Fast-forward to next week when the switch to pet service accounts is made: now the tool is running under your pet's identity, so access authorization will simply be based on whether your pet belongs to the right clique (i.e. proxy group). No more problems, NIO works like a charm, and you save a ton of green*. Woo.
*Color may vary based on your local currency
What YOU need to do
If you only use data that is either fully public (world-readable) or stored in FireCloud workspace buckets, and if you only use public docker images, you're golden. All you need to do is avoid launching any long-running workflows until after the update if you don't want to run the risk of them being stopped and restarted.
If you use data that is stored outside of FireCloud workspace buckets and is not fully public (world-readable), you may need to modify the access permissions of that data. If the data is already shared with a FireCloud group that you or your collaborators are a part of, no action will be required because that type of group already uses proxy groups for authorization purposes. Otherwise, you will need to share this data with either your (and/or your collaborators') proxy group OR with a FireCloud group that you (and/or your collaborators) are a part of. If you find yourself needing to do this for several people, we strongly recommend you use the FireCloud group option. You can find your proxy group information, in the form of
[email protected], on your profile page in the FireCloud portal.
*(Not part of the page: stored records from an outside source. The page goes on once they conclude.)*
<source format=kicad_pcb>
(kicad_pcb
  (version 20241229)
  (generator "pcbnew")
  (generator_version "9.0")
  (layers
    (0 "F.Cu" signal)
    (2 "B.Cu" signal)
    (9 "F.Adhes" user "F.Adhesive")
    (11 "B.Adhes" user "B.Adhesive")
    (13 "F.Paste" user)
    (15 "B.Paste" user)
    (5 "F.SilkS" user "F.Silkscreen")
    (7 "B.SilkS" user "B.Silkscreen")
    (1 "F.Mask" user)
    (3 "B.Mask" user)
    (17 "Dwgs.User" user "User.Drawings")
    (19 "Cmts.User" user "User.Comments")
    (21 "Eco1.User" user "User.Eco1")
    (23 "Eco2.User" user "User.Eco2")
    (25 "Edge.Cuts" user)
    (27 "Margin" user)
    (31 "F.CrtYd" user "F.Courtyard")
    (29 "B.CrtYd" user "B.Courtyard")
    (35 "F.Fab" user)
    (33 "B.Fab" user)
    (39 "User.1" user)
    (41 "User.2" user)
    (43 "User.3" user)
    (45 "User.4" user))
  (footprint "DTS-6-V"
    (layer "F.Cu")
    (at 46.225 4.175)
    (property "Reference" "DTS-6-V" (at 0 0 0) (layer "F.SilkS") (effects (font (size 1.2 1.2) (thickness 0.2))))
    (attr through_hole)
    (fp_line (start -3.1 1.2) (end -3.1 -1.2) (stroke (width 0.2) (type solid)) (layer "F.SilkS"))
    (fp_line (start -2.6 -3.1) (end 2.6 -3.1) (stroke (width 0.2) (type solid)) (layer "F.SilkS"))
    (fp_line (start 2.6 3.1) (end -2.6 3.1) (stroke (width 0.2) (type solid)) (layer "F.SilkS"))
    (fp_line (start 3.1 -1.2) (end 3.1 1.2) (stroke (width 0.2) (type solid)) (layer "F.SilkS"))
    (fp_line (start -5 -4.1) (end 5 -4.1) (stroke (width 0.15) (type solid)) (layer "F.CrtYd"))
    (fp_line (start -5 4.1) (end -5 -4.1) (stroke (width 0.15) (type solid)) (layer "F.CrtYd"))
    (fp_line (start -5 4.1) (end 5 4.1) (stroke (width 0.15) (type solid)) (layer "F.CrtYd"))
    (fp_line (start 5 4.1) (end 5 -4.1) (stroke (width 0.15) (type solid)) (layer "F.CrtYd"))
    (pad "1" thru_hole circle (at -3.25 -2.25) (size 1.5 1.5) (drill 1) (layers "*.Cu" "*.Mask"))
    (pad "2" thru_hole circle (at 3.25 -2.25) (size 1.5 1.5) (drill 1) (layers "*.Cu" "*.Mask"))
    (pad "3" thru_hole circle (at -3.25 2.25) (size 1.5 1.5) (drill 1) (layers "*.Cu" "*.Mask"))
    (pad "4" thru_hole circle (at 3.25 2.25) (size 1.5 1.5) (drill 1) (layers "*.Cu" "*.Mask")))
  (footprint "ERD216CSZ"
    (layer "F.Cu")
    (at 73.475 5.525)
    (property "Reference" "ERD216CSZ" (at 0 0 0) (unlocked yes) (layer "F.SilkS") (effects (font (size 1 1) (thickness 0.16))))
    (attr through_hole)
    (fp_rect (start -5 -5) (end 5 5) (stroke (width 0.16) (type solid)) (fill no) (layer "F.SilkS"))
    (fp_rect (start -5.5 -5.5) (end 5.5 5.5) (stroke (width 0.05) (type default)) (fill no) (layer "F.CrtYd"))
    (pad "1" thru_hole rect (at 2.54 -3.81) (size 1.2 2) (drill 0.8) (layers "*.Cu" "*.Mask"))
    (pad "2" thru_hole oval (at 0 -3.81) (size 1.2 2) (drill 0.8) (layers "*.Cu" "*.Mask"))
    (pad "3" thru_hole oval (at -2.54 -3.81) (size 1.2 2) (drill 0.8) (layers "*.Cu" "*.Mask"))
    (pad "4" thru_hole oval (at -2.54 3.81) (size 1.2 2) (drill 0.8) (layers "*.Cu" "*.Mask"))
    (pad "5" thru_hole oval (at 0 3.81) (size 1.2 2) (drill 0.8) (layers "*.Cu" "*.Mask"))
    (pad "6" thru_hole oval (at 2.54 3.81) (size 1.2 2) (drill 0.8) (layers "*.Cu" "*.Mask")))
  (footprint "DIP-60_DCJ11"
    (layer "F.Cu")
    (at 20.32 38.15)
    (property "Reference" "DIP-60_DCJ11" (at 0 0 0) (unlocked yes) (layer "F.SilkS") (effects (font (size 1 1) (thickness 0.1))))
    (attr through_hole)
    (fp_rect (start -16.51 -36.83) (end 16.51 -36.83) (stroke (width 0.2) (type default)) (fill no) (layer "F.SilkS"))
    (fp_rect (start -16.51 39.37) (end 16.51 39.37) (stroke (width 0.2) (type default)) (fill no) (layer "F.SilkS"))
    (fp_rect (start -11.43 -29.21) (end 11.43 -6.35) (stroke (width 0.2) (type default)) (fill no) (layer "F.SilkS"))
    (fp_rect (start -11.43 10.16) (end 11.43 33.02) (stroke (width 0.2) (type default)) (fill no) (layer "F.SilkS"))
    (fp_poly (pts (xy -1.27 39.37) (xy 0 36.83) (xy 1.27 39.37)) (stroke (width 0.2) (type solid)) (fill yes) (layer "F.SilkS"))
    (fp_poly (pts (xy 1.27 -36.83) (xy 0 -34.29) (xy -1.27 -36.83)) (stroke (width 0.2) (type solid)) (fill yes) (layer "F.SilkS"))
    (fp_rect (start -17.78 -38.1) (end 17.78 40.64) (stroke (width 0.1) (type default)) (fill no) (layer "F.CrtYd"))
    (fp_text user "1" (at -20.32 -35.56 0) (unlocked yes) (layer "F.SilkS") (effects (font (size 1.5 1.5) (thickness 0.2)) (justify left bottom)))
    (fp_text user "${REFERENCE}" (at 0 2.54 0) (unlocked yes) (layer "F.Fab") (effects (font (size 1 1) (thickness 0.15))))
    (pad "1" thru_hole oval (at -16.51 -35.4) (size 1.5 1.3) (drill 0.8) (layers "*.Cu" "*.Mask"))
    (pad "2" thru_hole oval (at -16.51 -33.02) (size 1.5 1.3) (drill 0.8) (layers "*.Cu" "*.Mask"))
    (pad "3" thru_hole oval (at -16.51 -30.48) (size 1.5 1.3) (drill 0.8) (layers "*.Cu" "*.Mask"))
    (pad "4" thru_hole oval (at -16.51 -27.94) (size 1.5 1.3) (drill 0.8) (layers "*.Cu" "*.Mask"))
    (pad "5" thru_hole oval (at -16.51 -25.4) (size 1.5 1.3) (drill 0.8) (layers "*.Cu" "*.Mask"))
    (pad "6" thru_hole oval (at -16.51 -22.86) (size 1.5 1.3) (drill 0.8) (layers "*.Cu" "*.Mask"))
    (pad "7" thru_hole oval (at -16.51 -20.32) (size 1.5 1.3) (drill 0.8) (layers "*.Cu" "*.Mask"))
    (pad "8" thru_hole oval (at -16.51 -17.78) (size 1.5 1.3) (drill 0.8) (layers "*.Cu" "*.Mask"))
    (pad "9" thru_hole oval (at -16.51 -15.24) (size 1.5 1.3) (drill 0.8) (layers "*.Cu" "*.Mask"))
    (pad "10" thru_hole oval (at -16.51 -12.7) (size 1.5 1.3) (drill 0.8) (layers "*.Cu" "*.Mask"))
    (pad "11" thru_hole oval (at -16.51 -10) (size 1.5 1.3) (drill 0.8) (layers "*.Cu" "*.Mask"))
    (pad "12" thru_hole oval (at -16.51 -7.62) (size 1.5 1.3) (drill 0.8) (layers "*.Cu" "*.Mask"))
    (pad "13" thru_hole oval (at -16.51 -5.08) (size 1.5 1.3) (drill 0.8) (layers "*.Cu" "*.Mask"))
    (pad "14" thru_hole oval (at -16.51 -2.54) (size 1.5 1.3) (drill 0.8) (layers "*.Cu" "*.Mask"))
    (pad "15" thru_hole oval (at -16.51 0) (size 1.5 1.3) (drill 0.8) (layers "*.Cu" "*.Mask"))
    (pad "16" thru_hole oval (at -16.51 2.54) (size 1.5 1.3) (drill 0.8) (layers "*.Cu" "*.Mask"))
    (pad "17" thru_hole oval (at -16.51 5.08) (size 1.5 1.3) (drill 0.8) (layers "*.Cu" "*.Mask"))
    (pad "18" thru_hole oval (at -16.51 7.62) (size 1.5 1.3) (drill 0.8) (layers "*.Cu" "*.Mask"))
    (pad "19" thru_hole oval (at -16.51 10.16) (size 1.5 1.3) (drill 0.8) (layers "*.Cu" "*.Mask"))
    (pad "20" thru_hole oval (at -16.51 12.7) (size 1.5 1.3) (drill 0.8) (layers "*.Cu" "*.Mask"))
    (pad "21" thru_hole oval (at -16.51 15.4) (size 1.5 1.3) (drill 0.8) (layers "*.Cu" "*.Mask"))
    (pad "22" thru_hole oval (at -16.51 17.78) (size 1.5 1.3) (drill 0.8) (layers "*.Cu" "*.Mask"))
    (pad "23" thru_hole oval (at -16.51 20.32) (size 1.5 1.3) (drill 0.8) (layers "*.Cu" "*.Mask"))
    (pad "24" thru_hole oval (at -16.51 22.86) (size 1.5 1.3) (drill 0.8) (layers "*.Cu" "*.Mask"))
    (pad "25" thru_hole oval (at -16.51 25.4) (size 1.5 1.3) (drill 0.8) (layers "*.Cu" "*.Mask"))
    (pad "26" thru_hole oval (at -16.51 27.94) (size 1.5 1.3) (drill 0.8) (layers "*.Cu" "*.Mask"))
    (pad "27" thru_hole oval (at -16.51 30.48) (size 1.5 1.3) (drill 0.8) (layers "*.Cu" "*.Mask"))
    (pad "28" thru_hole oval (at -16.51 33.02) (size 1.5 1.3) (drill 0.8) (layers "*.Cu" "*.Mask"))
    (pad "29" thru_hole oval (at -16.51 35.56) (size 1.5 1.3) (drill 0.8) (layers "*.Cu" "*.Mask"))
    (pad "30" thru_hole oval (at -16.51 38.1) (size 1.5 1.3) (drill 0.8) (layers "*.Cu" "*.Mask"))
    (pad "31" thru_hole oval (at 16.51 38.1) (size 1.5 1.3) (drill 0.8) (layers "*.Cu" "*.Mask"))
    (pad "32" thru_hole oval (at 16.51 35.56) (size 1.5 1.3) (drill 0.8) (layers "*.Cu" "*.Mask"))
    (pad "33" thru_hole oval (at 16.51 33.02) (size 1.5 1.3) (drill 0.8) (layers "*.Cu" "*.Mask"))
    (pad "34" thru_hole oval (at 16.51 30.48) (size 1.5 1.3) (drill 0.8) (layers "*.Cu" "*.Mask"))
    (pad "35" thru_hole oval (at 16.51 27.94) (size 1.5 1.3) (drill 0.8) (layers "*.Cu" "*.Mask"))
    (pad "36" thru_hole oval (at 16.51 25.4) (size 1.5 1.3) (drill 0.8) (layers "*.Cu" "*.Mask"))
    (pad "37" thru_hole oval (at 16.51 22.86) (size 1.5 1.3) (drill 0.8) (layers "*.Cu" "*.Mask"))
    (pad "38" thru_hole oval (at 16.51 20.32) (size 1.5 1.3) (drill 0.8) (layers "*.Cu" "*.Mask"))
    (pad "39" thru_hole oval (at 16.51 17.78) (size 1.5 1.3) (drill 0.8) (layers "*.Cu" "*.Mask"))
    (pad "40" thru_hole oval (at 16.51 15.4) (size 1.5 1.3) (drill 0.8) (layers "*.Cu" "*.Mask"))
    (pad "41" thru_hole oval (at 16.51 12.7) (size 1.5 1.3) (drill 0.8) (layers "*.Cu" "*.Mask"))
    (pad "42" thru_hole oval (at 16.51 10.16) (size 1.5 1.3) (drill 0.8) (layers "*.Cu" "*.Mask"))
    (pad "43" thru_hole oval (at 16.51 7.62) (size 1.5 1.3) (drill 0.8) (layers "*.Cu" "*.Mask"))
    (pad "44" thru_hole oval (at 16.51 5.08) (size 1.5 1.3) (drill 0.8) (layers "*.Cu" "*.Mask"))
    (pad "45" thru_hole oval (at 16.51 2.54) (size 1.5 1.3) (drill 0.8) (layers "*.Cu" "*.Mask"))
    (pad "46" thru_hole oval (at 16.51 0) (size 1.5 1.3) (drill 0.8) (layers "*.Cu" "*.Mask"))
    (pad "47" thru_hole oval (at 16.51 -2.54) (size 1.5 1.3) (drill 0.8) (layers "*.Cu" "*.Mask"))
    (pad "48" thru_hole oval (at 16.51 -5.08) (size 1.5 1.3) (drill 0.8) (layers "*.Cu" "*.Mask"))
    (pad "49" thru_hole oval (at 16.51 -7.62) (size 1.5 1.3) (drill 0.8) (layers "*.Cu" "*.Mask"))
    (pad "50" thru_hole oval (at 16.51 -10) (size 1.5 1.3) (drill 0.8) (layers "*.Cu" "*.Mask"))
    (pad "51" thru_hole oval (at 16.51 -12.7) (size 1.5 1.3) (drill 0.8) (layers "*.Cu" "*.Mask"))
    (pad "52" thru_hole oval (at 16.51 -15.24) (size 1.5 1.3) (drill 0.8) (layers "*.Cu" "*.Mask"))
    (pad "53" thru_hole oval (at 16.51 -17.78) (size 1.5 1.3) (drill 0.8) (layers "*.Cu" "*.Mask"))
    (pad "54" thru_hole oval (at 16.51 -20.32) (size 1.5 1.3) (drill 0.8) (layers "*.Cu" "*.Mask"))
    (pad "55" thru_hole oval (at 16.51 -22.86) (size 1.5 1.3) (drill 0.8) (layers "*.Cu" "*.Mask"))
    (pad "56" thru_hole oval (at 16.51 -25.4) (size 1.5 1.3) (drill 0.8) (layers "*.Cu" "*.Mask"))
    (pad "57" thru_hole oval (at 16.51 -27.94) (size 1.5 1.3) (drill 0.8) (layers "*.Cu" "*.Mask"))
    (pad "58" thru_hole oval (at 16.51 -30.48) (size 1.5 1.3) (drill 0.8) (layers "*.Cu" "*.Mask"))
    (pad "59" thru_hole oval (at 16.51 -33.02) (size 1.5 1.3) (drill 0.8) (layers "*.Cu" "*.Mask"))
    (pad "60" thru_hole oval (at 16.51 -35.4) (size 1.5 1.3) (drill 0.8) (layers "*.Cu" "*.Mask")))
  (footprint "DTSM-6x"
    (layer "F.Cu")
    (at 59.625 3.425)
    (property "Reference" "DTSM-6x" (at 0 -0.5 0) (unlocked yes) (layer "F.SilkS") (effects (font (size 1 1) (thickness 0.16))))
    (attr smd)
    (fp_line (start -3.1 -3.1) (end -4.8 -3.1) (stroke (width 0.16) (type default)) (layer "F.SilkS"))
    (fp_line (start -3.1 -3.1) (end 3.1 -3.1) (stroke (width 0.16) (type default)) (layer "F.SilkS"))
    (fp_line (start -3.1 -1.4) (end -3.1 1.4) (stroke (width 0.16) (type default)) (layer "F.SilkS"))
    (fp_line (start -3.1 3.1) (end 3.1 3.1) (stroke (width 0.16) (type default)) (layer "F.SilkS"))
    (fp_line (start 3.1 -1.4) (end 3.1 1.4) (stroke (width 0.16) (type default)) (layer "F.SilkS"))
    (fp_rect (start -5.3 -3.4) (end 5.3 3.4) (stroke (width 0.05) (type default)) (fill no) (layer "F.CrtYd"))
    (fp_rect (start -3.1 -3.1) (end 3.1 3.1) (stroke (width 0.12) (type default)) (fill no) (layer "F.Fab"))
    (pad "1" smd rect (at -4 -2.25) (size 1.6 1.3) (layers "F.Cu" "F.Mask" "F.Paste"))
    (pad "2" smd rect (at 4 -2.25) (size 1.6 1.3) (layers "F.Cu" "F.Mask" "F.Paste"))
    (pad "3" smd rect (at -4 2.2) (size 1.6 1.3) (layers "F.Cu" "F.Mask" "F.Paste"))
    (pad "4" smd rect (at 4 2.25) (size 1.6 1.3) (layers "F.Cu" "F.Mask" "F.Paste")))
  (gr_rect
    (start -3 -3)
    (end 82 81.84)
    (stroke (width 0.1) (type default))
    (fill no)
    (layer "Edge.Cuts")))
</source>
If you use private docker images stored in Docker Hub in your methods, you should plan to make alternative arrangements ahead of their eventual disabling (exact date TBD). You can either make your docker images public on Docker Hub OR use the Google Container Registry (GCR) instead to host your private images. For background information about containers, docker, and GCR, read this Dictionary article. We are preparing some documentation summarizing the basics of how to publish images to the major docker repositories (Docker Hub, GCR and Dockstore). In the meantime, see this external Google document to learn how to publish your docker image in GCR.
If you experience any difficulties due to this change, or have trouble making the necessary adjustments, let us know in the comments. We will prioritize resolution of any issues related to this update.